Selon Jain, lorsque vous êtes vacciné, votre système immunitaire est activé pour monter une réponse protectrice contre un agent pathogène – dans ce cas, le SARS-CoV-2.

« Lorsque votre système immunitaire est activé, des médiateurs inflammatoires sont brièvement libérés, ce qui peut provoquer des douleurs, des rougeurs et un gonflement au site d’injection ou aux ganglions lymphatiques adjacents, ainsi que des symptômes tels que fièvre, douleurs musculaires et maux de tête », a déclaré Jain.

Ces symptômes disparaissent généralement en 24 à 48 heures.

Si vous êtes allergique aux polyéthylène glycols ou aux polysorbates, qui sont les ingrédients des injections d’ARNm, il y a peu de risque de réaction grave.

Ces types de réactions allergiques graves rares, les réactions médiées par les immunoglobulines E (médiées par les IgE), peuvent entraîner une anaphylaxie.

Selon Jain, lors d’une réponse médiée par les IgE, le système immunitaire libère de l’histamine, ce qui provoque la contraction des poumons et provoque de l’urticaire, une baisse de la pression artérielle, une respiration sifflante, de l’urticaire et des symptômes gastro-intestinaux.

Les antihistaminiques peuvent réduire la gravité de ces types de réactions en bloquant les récepteurs de l’histamine dans tout le corps et en prévenant ces symptômes.

« Sur la base des rapports de l’article, il semble que la plupart des réactions vaccinales signalées ne sont pas réellement des réactions médiées par les IgE susceptibles de provoquer une anaphylaxie », a déclaré Jain.

Les experts de la santé s’accordent à dire que le risque associé au COVID-19 est beaucoup plus élevé que le risque de développer une réaction allergique après avoir été vacciné.

« Il existe de bonnes preuves que les réactions allergiques peuvent être traitées efficacement avec de l’épinéphrine et d’autres médicaments, y compris les antihistaminiques, les stéroïdes et les inhalants », a déclaré Jain.

« Les avantages de terminer une série de vaccinations contre le COVID-19 l’emportent sur le risque de développer une maladie COVID-19 grave due à une immunité incomplète », a déclaré Kaplan.

Les cas de COVID-19 augmentent à nouveau aux États-Unis, et la variante delta plus contagieuse est en augmentation.

Pour ceux qui s’inquiètent d’une réaction au vaccin, Jain recommande de travailler avec un allergologue pour élaborer un plan visant à réduire tout risque.

Toute personne ayant une réaction allergique à la première dose ou à tout autre vaccin doit consulter un spécialiste des allergies qui peut fournir des conseils sur l’obtention du vaccin.

Ceux qui répondent à la première dose doivent être étroitement surveillés pendant la seconde dose.

« Les antihistaminiques peuvent être utiles, mais les gens ne devraient pas prendre d’antihistaminique après avoir répondu à la première injection, puis recevoir une deuxième injection sans l’avis d’un médecin », a déclaré Kaplan.

Une nouvelle recherche révèle que les antihistaminiques peuvent aider à résoudre les réactions allergiques que certaines personnes éprouvent après avoir reçu les vaccins à ARNm Pfizer et Moderna.
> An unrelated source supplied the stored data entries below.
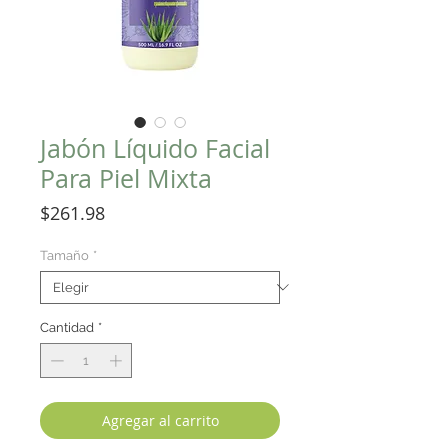
Jabón Líquido Facial
Para Piel Mixta
Precio
$261.98
Tamaño
*
Cantidad
*
Agregar al carrito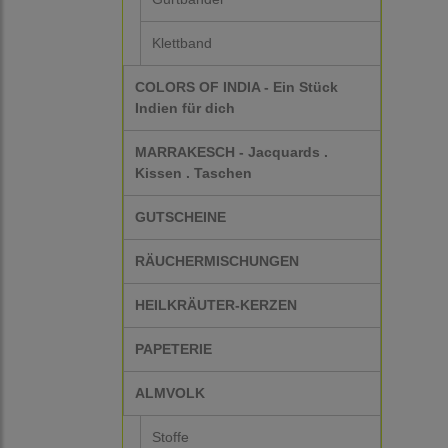
Klettband
COLORS OF INDIA - Ein Stück
Indien für dich
MARRAKESCH - Jacquards .
Kissen . Taschen
GUTSCHEINE
RÄUCHERMISCHUNGEN
HEILKRÄUTER-KERZEN
PAPETERIE
ALMVOLK
Stoffe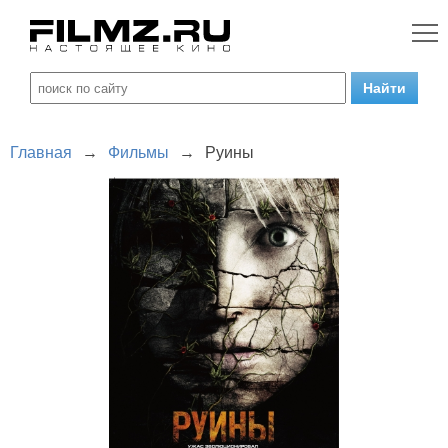
Главная
→
Фильмы
→
Руины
Il existe un faible risque de réactions allergiques graves à certains des ingrédients du vaccin (polyéthylène glycol ou polysorbate), mais la plupart des réactions au vaccin rapportées ne sont pas le type de réaction allergique grave qui provoque l’anaphylaxie.

Le traitement avec des antihistaminiques avant la vaccination peut aider à prévenir les symptômes d’allergie tels que l’urticaire, l’essoufflement et les bouffées vasomotrices. Toute personne qui éprouve une réaction après la première dose et qui a des antécédents de réaction au vaccin devrait consulter un allergologue pour être complètement vaccinée.